Set down exactly the lines of the listing below that begin at the one containing "Document page, 1241x1754 pixels." and end at the last line, both included.
"""
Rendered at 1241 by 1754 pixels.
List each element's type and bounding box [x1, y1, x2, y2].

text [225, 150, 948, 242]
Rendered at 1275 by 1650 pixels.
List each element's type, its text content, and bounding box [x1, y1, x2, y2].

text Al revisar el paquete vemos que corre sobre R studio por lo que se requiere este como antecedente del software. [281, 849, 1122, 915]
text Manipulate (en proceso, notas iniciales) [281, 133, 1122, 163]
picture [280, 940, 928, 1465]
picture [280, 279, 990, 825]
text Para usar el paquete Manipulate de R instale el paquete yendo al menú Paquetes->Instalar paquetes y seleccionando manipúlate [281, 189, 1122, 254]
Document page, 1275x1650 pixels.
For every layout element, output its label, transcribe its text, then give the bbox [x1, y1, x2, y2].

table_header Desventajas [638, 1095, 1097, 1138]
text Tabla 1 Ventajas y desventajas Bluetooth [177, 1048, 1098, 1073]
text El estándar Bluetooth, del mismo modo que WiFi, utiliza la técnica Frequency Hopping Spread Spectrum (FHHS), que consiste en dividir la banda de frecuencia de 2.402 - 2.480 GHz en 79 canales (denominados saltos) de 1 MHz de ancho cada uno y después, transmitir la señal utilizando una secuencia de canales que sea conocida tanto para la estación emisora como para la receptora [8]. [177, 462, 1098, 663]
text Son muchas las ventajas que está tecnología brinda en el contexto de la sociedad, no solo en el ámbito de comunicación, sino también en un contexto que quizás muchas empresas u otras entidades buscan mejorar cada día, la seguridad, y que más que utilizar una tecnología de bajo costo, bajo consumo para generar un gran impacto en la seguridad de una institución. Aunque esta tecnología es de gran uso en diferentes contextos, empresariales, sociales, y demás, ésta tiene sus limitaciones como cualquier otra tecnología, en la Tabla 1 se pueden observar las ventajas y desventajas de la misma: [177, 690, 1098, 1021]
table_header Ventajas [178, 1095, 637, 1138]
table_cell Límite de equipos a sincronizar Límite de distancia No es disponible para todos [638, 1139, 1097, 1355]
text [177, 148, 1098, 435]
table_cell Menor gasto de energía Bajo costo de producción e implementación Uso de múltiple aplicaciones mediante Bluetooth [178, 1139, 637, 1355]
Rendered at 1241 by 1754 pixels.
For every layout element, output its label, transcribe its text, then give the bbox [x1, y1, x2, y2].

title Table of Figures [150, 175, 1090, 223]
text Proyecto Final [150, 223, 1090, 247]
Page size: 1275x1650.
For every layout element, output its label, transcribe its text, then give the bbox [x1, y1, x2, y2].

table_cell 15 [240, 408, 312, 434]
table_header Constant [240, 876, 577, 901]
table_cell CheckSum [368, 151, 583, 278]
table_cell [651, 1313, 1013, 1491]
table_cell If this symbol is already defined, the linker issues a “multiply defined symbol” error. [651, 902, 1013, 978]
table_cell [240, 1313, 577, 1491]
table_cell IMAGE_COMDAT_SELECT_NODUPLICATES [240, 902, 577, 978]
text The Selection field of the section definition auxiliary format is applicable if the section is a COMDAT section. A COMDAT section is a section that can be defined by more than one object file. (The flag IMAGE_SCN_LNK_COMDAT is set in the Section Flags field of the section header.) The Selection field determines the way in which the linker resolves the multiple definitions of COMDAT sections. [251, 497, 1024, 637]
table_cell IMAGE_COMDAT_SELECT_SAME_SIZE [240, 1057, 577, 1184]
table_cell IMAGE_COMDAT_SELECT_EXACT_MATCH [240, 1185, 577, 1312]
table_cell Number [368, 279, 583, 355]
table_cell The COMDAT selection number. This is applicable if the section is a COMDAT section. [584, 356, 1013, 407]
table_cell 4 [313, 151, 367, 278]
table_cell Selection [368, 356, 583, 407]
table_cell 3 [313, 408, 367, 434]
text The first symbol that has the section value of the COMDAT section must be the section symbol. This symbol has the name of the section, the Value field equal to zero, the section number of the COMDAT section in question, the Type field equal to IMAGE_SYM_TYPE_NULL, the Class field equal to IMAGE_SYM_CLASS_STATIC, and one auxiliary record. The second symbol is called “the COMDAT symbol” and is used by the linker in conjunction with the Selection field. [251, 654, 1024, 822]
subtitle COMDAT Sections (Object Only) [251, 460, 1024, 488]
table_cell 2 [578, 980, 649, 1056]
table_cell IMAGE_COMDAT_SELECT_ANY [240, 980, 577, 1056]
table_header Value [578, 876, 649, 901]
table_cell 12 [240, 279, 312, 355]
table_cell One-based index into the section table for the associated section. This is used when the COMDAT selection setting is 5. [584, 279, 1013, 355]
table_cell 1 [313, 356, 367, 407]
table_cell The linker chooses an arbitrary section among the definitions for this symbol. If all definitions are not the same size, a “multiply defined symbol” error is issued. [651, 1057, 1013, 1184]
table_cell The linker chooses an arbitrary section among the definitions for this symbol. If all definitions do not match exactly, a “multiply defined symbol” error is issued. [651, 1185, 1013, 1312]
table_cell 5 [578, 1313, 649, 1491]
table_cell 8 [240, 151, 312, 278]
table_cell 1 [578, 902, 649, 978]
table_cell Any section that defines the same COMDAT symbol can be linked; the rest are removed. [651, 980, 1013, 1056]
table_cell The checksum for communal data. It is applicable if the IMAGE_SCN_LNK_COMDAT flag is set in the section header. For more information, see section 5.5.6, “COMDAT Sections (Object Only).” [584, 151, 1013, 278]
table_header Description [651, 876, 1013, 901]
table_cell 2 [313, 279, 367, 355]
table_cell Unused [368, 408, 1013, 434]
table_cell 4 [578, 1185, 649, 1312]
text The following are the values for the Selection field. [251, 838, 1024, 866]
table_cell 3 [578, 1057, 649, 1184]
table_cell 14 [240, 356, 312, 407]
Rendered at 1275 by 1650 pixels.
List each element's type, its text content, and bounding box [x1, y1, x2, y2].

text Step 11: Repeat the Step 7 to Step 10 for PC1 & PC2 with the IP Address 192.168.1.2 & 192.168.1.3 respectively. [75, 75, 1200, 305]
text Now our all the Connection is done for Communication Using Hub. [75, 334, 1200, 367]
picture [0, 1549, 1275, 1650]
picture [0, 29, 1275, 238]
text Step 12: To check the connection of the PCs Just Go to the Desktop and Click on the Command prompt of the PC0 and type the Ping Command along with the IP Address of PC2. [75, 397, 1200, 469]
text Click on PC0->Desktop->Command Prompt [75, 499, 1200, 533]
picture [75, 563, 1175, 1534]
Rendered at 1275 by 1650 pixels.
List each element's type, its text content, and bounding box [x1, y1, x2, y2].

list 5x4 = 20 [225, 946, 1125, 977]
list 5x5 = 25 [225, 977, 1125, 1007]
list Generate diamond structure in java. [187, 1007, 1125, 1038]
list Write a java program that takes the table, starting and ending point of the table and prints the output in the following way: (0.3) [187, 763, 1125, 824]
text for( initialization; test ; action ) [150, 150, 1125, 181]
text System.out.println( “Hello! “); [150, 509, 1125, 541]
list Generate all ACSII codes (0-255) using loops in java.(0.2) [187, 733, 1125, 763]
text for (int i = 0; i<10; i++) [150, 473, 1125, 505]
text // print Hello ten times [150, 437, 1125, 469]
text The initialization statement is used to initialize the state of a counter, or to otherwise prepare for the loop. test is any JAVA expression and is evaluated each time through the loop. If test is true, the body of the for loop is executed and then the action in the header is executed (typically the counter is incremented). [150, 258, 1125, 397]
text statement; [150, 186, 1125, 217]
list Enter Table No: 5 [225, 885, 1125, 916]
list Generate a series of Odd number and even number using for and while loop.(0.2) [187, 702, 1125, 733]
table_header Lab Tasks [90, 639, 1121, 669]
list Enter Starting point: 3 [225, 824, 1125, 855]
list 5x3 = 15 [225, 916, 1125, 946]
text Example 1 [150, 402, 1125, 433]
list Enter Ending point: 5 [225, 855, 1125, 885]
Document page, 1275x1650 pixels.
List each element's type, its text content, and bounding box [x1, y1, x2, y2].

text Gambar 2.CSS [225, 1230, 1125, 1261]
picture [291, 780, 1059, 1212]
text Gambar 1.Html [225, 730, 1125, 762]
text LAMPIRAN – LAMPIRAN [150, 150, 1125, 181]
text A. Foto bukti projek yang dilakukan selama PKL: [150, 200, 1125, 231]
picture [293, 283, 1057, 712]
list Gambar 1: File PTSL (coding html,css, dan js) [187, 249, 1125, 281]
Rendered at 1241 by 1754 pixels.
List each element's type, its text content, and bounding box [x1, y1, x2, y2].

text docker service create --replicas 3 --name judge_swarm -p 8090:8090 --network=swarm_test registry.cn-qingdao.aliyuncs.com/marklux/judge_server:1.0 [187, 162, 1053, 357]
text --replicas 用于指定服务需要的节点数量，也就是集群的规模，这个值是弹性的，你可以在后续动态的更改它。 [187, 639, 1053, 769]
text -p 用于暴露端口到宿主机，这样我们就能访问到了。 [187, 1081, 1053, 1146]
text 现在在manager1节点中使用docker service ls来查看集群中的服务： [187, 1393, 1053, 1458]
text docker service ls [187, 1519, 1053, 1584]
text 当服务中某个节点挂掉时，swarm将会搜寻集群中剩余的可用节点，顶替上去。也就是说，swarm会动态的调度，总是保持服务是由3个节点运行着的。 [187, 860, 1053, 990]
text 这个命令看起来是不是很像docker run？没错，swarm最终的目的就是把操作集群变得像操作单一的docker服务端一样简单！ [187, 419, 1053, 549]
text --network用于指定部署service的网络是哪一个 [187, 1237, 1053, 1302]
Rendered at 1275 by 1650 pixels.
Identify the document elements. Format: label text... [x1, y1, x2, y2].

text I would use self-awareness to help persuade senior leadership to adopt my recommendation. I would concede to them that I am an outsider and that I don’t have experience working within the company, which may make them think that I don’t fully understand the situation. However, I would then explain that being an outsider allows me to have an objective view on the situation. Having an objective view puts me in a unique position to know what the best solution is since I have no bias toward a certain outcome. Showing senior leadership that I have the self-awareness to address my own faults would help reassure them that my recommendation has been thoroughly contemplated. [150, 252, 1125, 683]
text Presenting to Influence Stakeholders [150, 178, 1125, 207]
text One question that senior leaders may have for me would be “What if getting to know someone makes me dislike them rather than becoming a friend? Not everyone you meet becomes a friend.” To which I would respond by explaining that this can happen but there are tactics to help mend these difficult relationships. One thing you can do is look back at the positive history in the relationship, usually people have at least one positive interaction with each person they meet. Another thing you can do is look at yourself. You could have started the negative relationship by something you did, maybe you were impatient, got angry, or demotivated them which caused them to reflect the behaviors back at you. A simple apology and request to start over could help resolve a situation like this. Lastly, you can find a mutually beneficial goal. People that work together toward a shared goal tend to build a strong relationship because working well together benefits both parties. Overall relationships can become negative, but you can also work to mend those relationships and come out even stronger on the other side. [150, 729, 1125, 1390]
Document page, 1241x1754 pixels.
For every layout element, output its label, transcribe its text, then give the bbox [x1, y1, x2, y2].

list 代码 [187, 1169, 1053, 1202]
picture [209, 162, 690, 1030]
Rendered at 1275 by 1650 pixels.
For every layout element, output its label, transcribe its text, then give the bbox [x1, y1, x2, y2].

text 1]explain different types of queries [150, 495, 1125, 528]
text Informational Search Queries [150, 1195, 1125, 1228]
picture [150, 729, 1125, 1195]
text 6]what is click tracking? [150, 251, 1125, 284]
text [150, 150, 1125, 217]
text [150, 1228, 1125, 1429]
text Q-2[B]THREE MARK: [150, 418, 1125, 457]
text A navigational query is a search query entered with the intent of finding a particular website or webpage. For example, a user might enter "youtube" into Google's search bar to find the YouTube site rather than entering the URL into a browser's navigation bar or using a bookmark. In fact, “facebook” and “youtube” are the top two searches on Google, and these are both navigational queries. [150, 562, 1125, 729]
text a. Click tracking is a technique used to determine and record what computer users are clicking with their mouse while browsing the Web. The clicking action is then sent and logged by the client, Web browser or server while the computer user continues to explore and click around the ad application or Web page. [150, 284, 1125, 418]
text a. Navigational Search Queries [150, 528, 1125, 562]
"""
— ANSWER BOX —
Document page, 1241x1754 pixels.
For every layout element, output its label, transcribe its text, then give the bbox [x1, y1, x2, y2].

list 代码 [187, 1169, 1053, 1202]
picture [209, 162, 690, 1030]
Rendered at 1275 by 1650 pixels.
For every layout element, output its label, transcribe its text, then give the bbox [x1, y1, x2, y2].

text 1]explain different types of queries [150, 495, 1125, 528]
text Informational Search Queries [150, 1195, 1125, 1228]
picture [150, 729, 1125, 1195]
text 6]what is click tracking? [150, 251, 1125, 284]
text [150, 150, 1125, 217]
text [150, 1228, 1125, 1429]
text Q-2[B]THREE MARK: [150, 418, 1125, 457]
text A navigational query is a search query entered with the intent of finding a particular website or webpage. For example, a user might enter "youtube" into Google's search bar to find the YouTube site rather than entering the URL into a browser's navigation bar or using a bookmark. In fact, “facebook” and “youtube” are the top two searches on Google, and these are both navigational queries. [150, 562, 1125, 729]
text a. Click tracking is a technique used to determine and record what computer users are clicking with their mouse while browsing the Web. The clicking action is then sent and logged by the client, Web browser or server while the computer user continues to explore and click around the ad application or Web page. [150, 284, 1125, 418]
text a. Navigational Search Queries [150, 528, 1125, 562]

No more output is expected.